Pendant la crise sanitaire, la délégation des Hauts-de-France a réalisé 240 rencontres auprès de 131 femmes particulièrement vulnérables, majoritairement nigérianes. Grâce à la Fondation des Femmes, elle a notamment pu héberger deux femmes à l’hôtel pendant 3 mois. Le lien s’est renforcé. Bernard Lemettre, responsable de la délégation, en témoigne.
« Au final, le désastre aura aussi eu des conséquences positives. Certains nous trouvaient casse-cou d’aller au contact pendant le confinement (depuis notre voiture, par la vitre, en respectant les distances). Et pourtant, en répondant à l’urgence, nous avons mis en place, sans nous en rendre compte, de nouvelles procédures. La confiance a grandi, les liens sont devenus plus forts. Des femmes ont même fini par nous parler de choses dont elles n’avaient jamais rien dit ; nous avons ainsi découvert des faits de proxénétisme sur des femmes congolaises qui nous ont raconté comment elles « n’ont pas de proxénètes » mais payent des hommes qui facilitent leur prostitution…
Nous organisons désormais des entretiens d’une heure avec chacune, à raison de quatre par jour. Avec toutes les précautions, évidemment : masques, distances, nettoyage… Ces entretiens s’avèrent ouvrir de nouvelles possibilités de parole, au delà de nos rencontres habituelles, qui sont souvent consacrées à la préparation des entretiens à la CNDA, et des traditionnelles permanences du mardi. Cette habitude s’est mise en place sans que nous mesurions vraiment ce qu’elle permettrait. Nous mettrons le temps qu’il faudra à réaliser tous les entretiens. C’est 230 heures à prévoir, en partant sur une vingtaine par semaine.

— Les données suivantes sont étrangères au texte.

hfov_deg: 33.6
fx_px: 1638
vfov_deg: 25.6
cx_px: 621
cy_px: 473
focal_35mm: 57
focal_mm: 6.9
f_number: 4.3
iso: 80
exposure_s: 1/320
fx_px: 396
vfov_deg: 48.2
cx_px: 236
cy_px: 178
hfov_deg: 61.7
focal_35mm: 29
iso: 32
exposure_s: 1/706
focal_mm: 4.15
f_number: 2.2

Par ailleurs, nous suivons les démarches de sortie de prostitution engagées par un bon nombre d’entre elles. Depuis novembre 2018, le préfet n’avait organisé aucune réunion de la Commission Départementale. La situation l’a obligé à la relancer ce 24 juin. Nous avions déjà deux personnes en parcours de sortie, avec un bon dossier : en danger du fait de la proximité de leurs proxénètes, elles ont porté plainte et sont en train d’être hébergées dans le dispositif Acsé. Nous allons en présenter maintenant deux autres, dont une femme congolaise qui vient seulement pour la première fois de parler de sa prostitution, dans le cadre de ces entretiens d’une heure. Nous allons boucler son dossier en un temps record.

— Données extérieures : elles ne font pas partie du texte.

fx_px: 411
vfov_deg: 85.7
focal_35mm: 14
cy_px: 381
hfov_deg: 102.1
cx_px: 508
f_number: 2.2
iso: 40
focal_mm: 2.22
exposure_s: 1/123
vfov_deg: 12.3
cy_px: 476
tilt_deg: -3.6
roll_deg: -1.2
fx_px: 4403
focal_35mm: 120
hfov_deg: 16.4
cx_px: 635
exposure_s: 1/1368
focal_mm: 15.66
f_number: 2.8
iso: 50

Pour le reste, les questions à régler restent nombreuses. La question des mineures est plus présente que jamais. Nous venons d’être contactés pour une jeune fille de 14 ans dont le parcours résume tout le processus habituel : elle a subi des viols, a fugué avec une copine, est allée à un rendez-vous que cette dernière lui avait fixé, n’a trouvé à sa place qu’un jeune type qui l’a emmenée dans un hôtel, lui a montré des photos dénudées avant de l’embarquer dans la prostitution. La jeune fille a vécu le confinement avec sa mère, ce qui a heureusement renforcé leurs liens, mais elle a à nouveau fugué. Nous avons adressé des courriers à la mairie et au Conseil Régional pour alerter sur la situation ».